Resolved April 03, 2019 at 3:49 pm.
Canvas announced from 7:00 to 7:34 pm on April 1, 2019, all users taking or attempting to take a quiz encountered an error. Instructure provided the following information regarding the service disruption.
All users taking—or trying to take—a quiz between 00:00 and 00:34 UTC encountered an error when we began writing quiz events to a non-existent database partition.
A process that normally makes a new database partition for quiz events to write to each month failed to do its job, and went unnoticed. When the clock struck 00:00 UTC on April 1st, every quiz trying to write events to the non-existent partition failed and caused this error.

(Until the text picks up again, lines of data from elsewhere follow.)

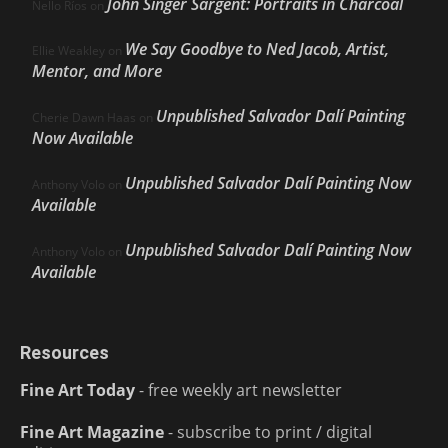
John Singer Sargent: Portraits in Charcoal
Nello Ríos
on
We Say Goodbye to Ned Jacob, Artist,
Ellie Weakley
on
Mentor, and More
Unpublished Salvador Dalí Painting
Cherie Dawn Haas
on
Now Available
Unpublished Salvador Dalí Painting Now
Anthony Volo
on
Available
Unpublished Salvador Dalí Painting Now
Anthony Volo
on
Available
Resources
Fine Art Today
- free weekly art newsletter
Fine Art Magazine
- subscribe to print / digital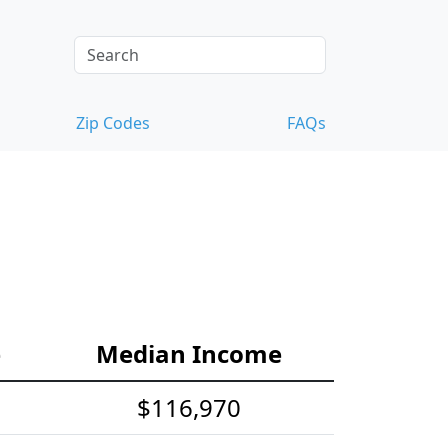
Zip Codes
FAQs
e
Median Income
$116,970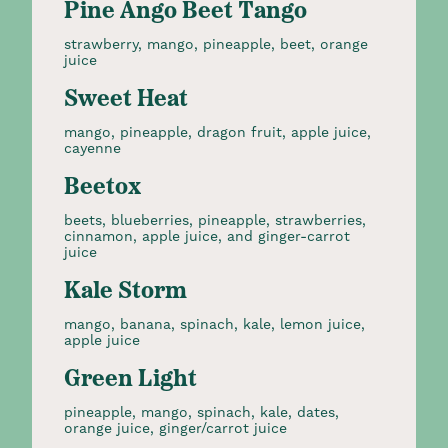
Pine Ango Beet Tango
strawberry, mango, pineapple, beet, orange
juice
Sweet Heat
mango, pineapple, dragon fruit, apple juice,
cayenne
Beetox
beets, blueberries, pineapple, strawberries,
cinnamon, apple juice, and ginger-carrot
juice
Kale Storm
mango, banana, spinach, kale, lemon juice,
apple juice
Green Light
pineapple, mango, spinach, kale, dates,
orange juice, ginger/carrot juice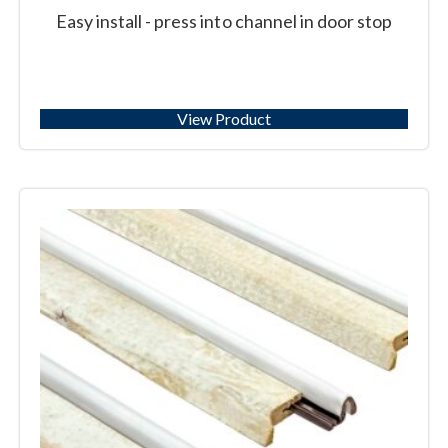
Easy install - press into channel in door stop
View Product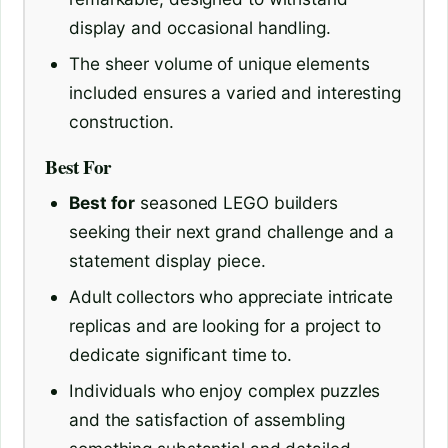
display and occasional handling.
The sheer volume of unique elements
included ensures a varied and interesting
construction.
Best For
Best for
seasoned LEGO builders
seeking their next grand challenge and a
statement display piece.
Adult collectors who appreciate intricate
replicas and are looking for a project to
dedicate significant time to.
Individuals who enjoy complex puzzles
and the satisfaction of assembling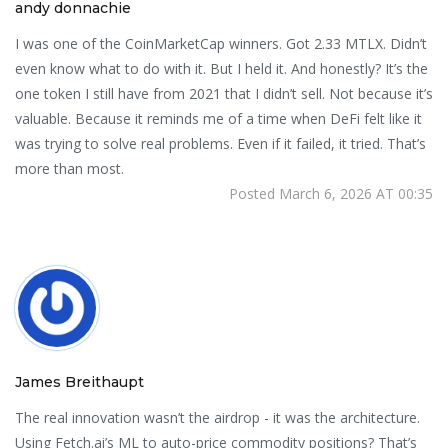
andy donnachie
I was one of the CoinMarketCap winners. Got 2.33 MTLX. Didn’t
even know what to do with it. But I held it. And honestly? It’s the
one token I still have from 2021 that I didn’t sell. Not because it’s
valuable. Because it reminds me of a time when DeFi felt like it
was trying to solve real problems. Even if it failed, it tried. That’s
more than most.
Posted March 6, 2026 AT 00:35
James Breithaupt
The real innovation wasn’t the airdrop - it was the architecture.
Using Fetch.ai’s ML to auto-price commodity positions? That’s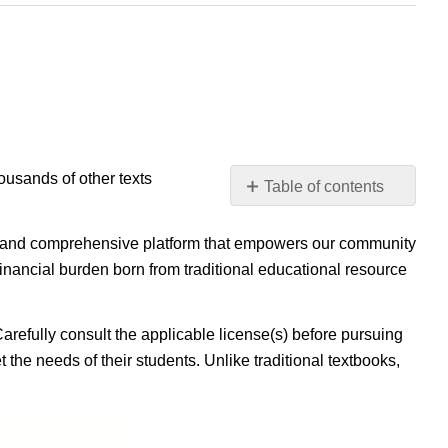
housands of other texts
Table of contents
No
headers
ible, and comprehensive platform that empowers our community
inancial burden born from traditional educational resource
Carefully consult the applicable license(s) before pursuing
 the needs of their students. Unlike traditional textbooks,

After ten minutes, the initial cause was identified and our DevOps team started creating the database partition that had failed on automatic creation. This partition was manually created, and quiz events began to properly write to that location by 00:34 UTC, restoring full functionality to quizzes. We also deployed a fix to ensure our automated process would properly create new partitions at the beginning of each month.
We were surprised by the abruptness of this, but because it occurred when a number of engineers were still readily available, this was identified and resolved quickly. Given the fact that we hadn’t considered this possibility, we had neither monitoring nor checks to help us head this off. Both of these are being examined as options to proactively alert us when database partitions will be required soon but don’t exist yet.
We apologize for the trouble this caused for you and your users. We understand any challenges encountered while using Canvas are frustrating and impact your ability to serve your students and teachers. We do not take lightly the trust you have placed in us. We will continue to apply the best technology and processes to minimize future issues.